1964

A deep learning based approach to generate synthetic CT images from multi-modal MRI data

Zhuoyao Xin¹, Christopher Wu², Dong Liu³, Chunming Gu^1,4,5, Jia Guo², and Jun Hua^1,4,5
¹F.M. Kirby Research Center for Functional Brain Imaging, Kennedy Krieger Institute, Baltimore, MD, United States, ²Department of Biomedical Engineering, Columbia University, New York City, NY, United States, ³Department of Neuroscience, Columbia University, New York City, NY, United States, ⁴Neurosection, Division of MRI Research, Russell H. Morgan Department of Radiology and Radiological Science, Johns Hopkins University School of Medicine, Baltimore, MD, United States, ⁵Department of Biomedical Engineering, Johns Hopkins University, Baltimore, MD, United States

Synopsis

Keywords: Analysis/Processing, Machine Learning/Artificial Intelligence, multi-modal MRI

Motivation: Synthetic CT is a useful technique to generate CT images from MR images. Most existing methods exploit only one single MRI modality such as T1-weighted (T1w) images.

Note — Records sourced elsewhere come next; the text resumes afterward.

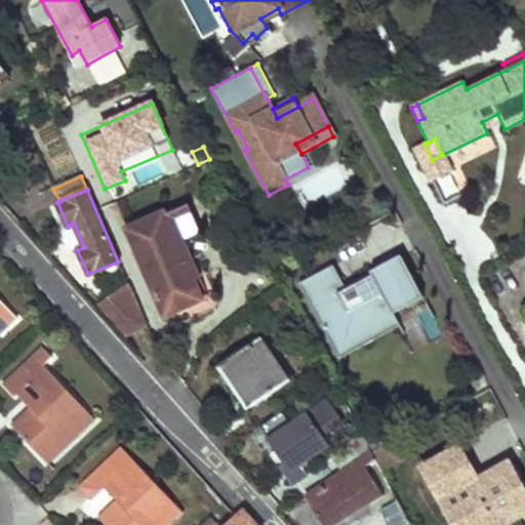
[(126,229),(165,317),(203,300),(177,243),(200,233),(188,205),(166,214),(165,212),(126,229)]
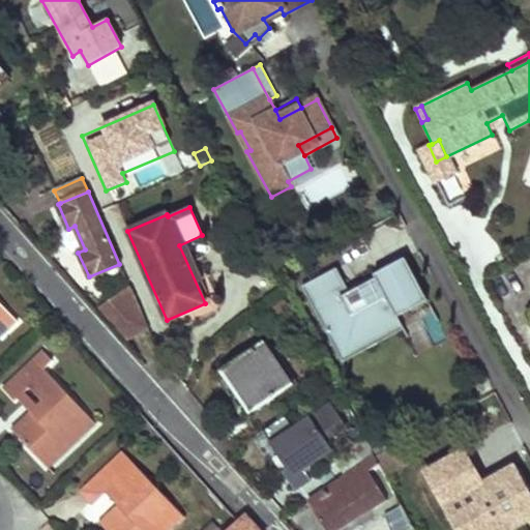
[(335,269),(300,286),(337,361),(403,330),(396,319),(424,305),(404,262),(346,290),(335,269)]
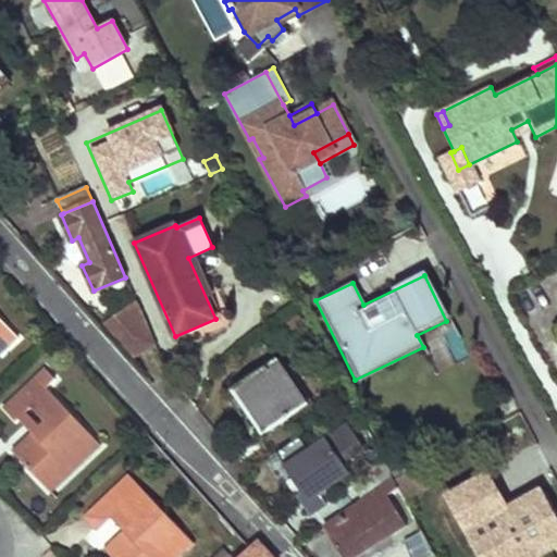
[(134,357),(155,345),(136,302),(116,316),(119,318),(108,327),(134,357)]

Goal(s): We aim to develop a synthetic CT method integrating dual-channel T1w+FLAIR input images.

Approach: A dual-channel, multi-task deep learning approach based on the 3D Transformer U-net was tested using a public human brain MRI-CT dataset. Its performance was compared to single-modal T1w-based CT synthesis.

Results: Our results indicate that dual-modal T1w+FLAIR images can provide richer details, particularly in pixel-level predictions compared to single-modal synthetic CT. The improvement in morphology was moderate.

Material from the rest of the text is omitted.